High Commissioner of New Caledonia
- In office 20 June 2016 – 10 July 2019
- President: François Hollande Emmanuel Macron
- Preceded by: Laurent Cabrera
- Succeeded by: Laurent Prévost
- In office 19 July 1999 – 29 July 2002
- President: Jacques Chirac
- Preceded by: Dominique Bur
- Succeeded by: Alain Triolle
- In office 29 July 1994 – 12 August 1994
- President: François Mitterrand
- Preceded by: Alain Christnacht
- Succeeded by: Didier Cultiaux

Representative of the French Co-Prince of Andorra
- In office 5 January 2015 – 15 June 2016
- Monarch: François Hollande
- Prime Minister: Antoni Martí Gilbert Saboya Sunyé (acting)
- Preceded by: Sylvie Hubac
- Succeeded by: Jean-Pierre Hugues

Personal details
- Born: Thierry Lataste 31 January 1954 (age 72) Talence, Gironde Department

= Thierry Lataste =

French civil servant

Thierry Lataste (born 31 January 1954 in Talence, Gironde Department) is a senior French civil servant, who served as High Commissioner of New Caledonia from July to August 1994, 1999 to 2002, and again from 2016 to 2019.

From 5 January 2015 to 15 June 2016 he was the personal representative of the Co-Prince of Andorra.

== Biography ==

=== Youth and training ===
Thierry Lataste is a graduate of the Institut d'études politiques de Paris in 1978, a former student of the École normale supérieure and of the École nationale d'administration (ENA or ) in 1982.

=== Career ===
When he left the ENA in June 1982, Lataste was named civil administrator 2nd class of the Ministry of Interior and Decentralization. In September, he became sub-prefect, director of the cabinet of the Commissioner of the Republic of Vaucluse. In October 1983, he was appointed sub-prefect outside the framework and became director of Pierre Mauroy's cabinet in Lille. In 1985, he became secretary general of the prefecture of Deux-Sèvres. He was reinstated as a civil administrator and became secretary general of New Caledonia. He stayed there for three years, and in October 1994 became sub-prefect of Senlis. He was chief of staff to Secretary of State for Overseas Jean-Jack Queyranne from 1997 to 2000. At the end of this year, he becomes prefect, government delegate, High Commissioner of the Republic in New Caledonia. In 2002, he became the prefect of Savoie, then two years later, prefect of Pyrénées-Orientales. He later became prefect of Vendée, and prefect of Saône-et-Loire.

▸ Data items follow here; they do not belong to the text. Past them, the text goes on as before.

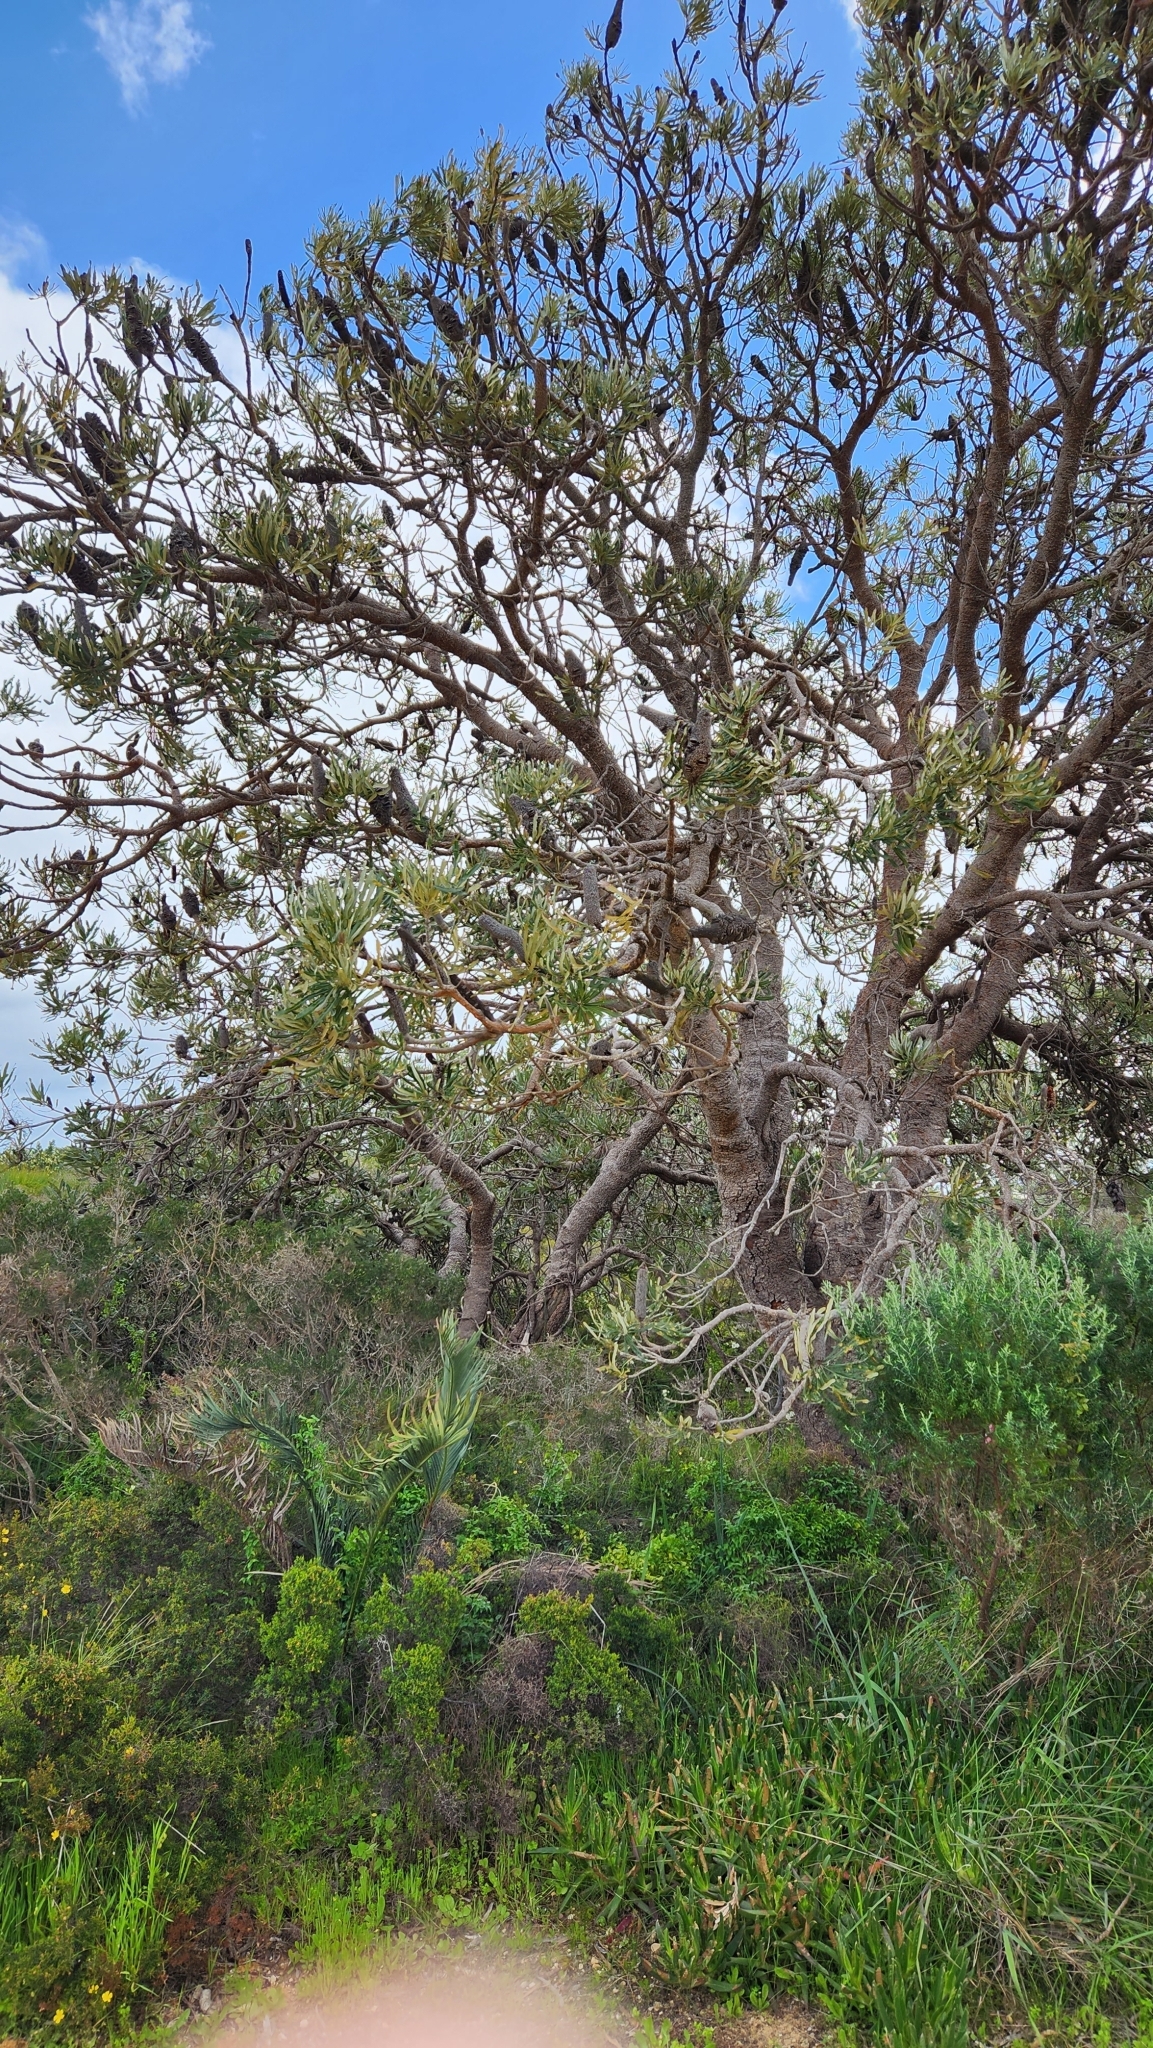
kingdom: Plantae
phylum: Tracheophyta
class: Magnoliopsida
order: Proteales
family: Proteaceae
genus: Banksia
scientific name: Banksia attenuata
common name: Coast banksia
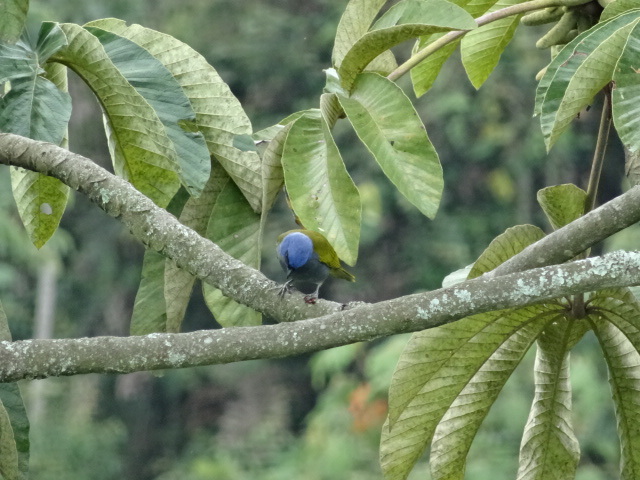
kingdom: Animalia
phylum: Chordata
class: Aves
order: Passeriformes
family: Thraupidae
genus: Sporathraupis
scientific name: Sporathraupis cyanocephala
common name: Blue-capped tanager
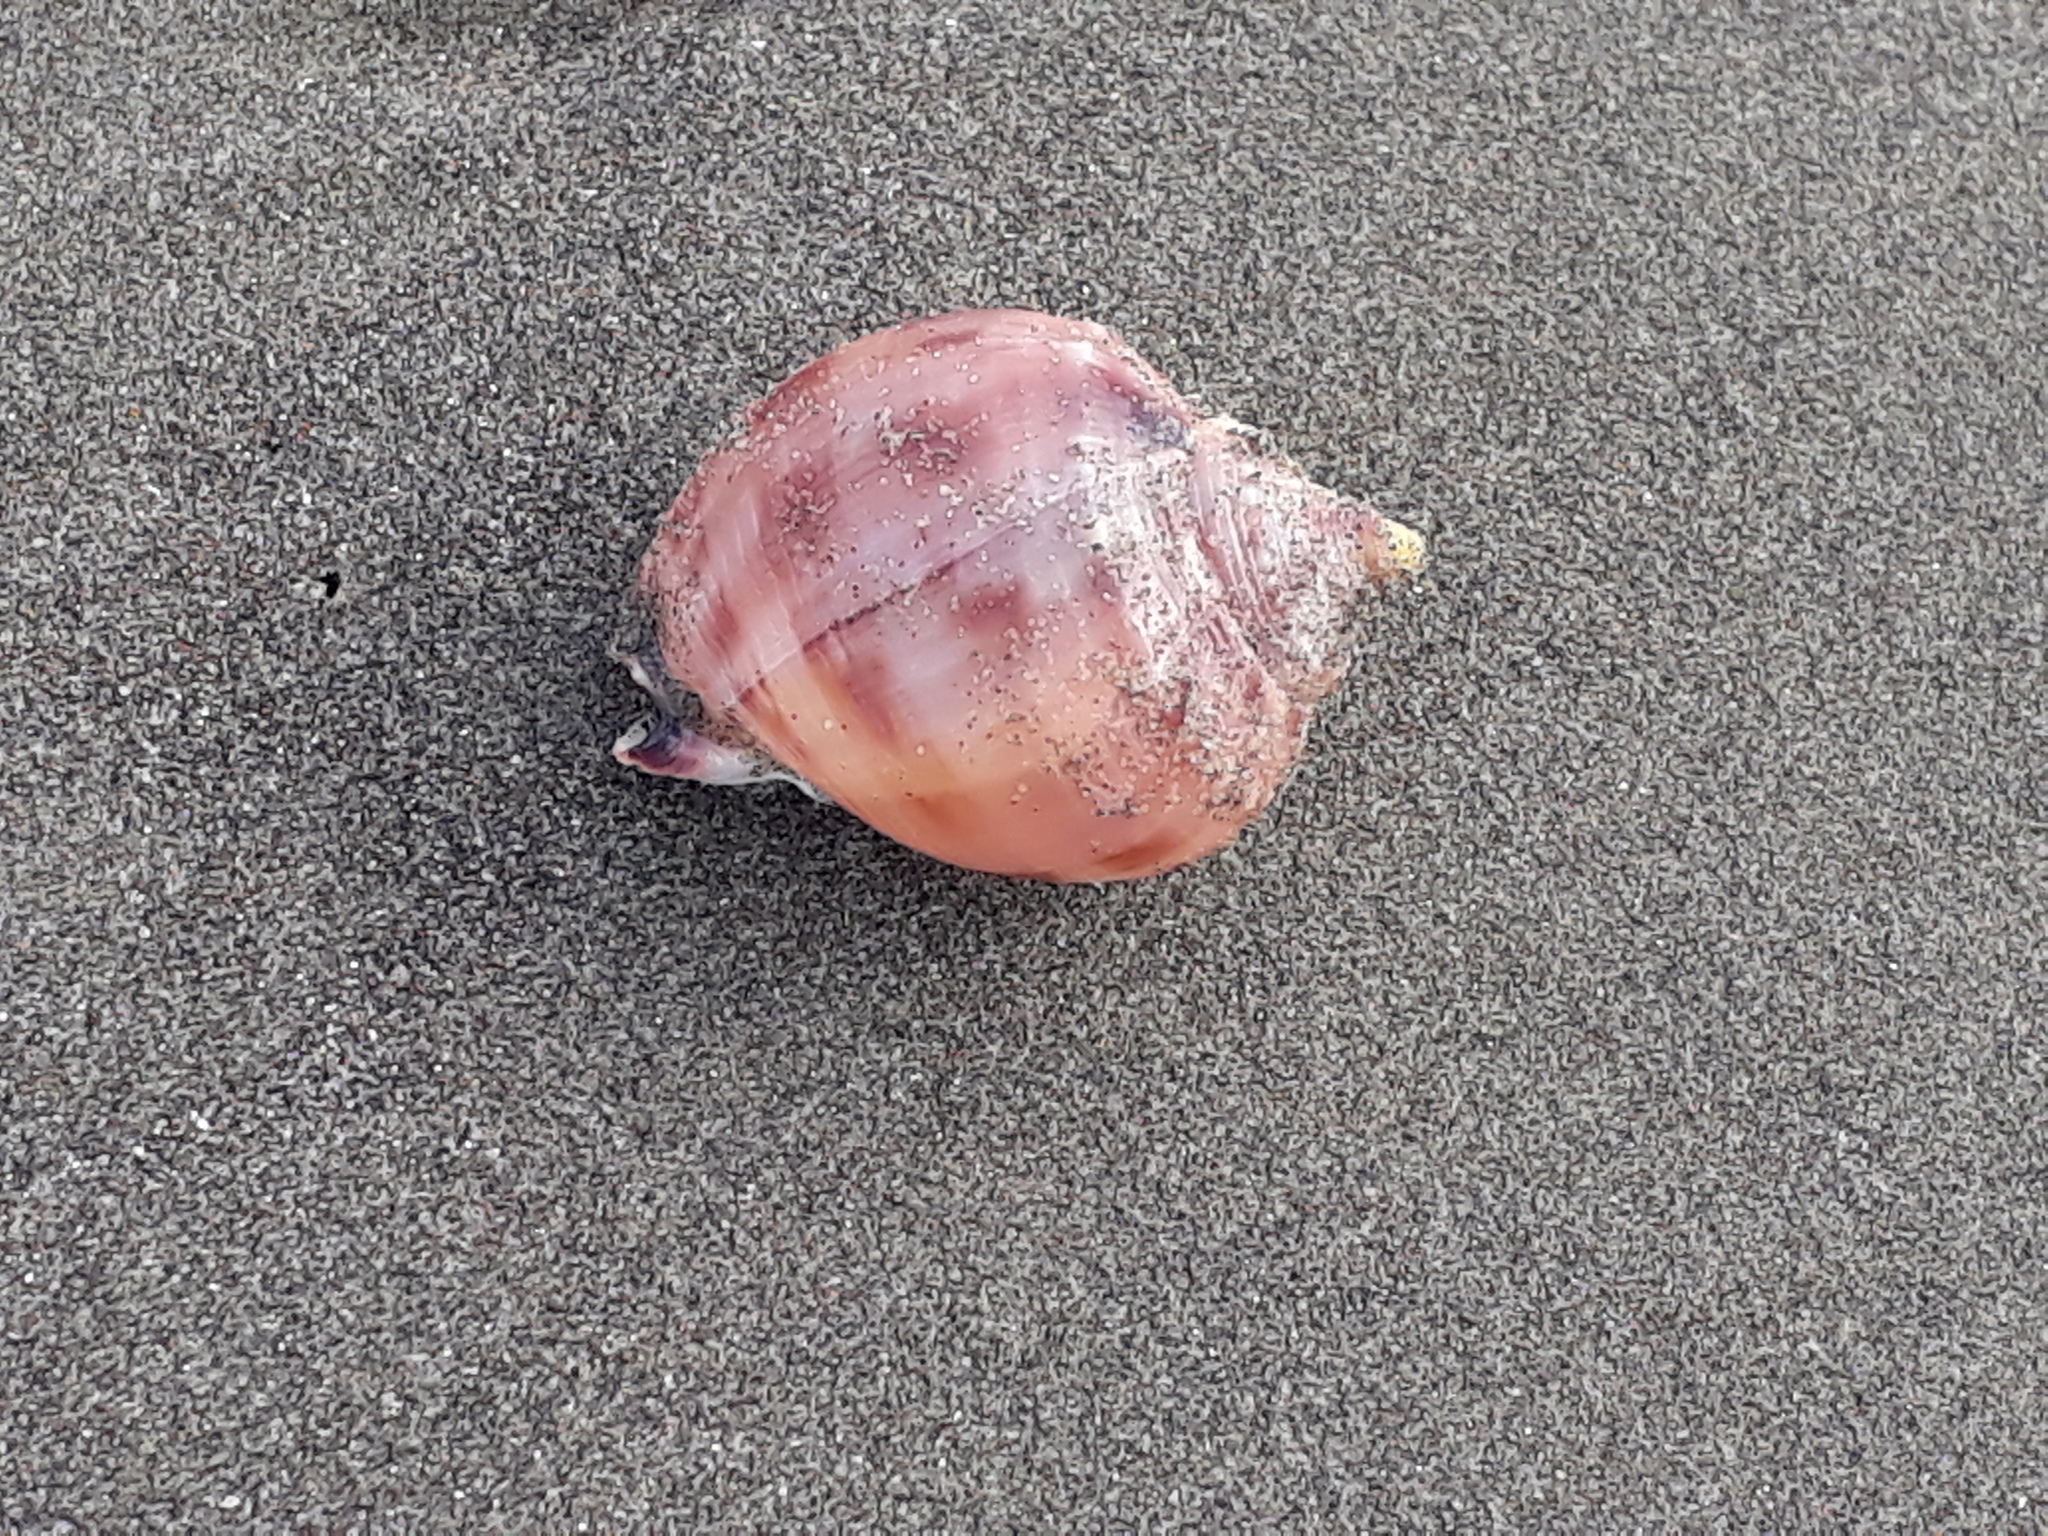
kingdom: Animalia
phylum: Mollusca
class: Gastropoda
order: Littorinimorpha
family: Cassidae
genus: Semicassis
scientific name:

In July 2012, he became the prefect of the Languedoc-Roussillon region, prefect of Hérault.

On 19 December 2012 he was appointed chief of staff to the Minister of the Interior Manuel Valls.

On 3 January 2015 he was appointed chief of staff of the president of the Republic François Hollande and personal representative of the president of the Republic as Co-Prince in Andorra, replacing Sylvie Hubac as of 5 January 2015. He was assisted by Constance Rivière.

He performed this function until 25 May 2016, the date on which he was appointed High Commissioner of the Republic in New Caledonia with the charge of organizing the 2018 referendum on the independence of New Caledonia. On 15 June 2016 he was replaced by Jean-Pierre Hugues, a retired prefect.

=== New Caledonia ===
As chief of staff to Secretary of State for Overseas Jean-Jack Queyranne from 1997 to 2000, Thierry Lataste negotiated with New Caledonians following the Matignon agreements of 1988, he was one of the main negotiators of the Nouméa Accord that he signed on 5 May 1998 as representative of the Secretary of State for Overseas. From July 1999 until 2002, he was appointed the high commissioner of the Republic in New Caledonia.

=== Significant actions ===
As the high commissioner of the Republic in New Caledonia, he was especially confronted with the violent clashes which from December 2001 opposed certain Kanak inhabitants of the Saint-Louis tribe to members of the Wallisian and Futunian community.

== Distinctions ==

- Commander of the National Order of Merit on 2 May 2017
- Officer of the Legion of Honor on 30 January 2008
- 1st class in the Order of Merit of the Federal Republic of Germany.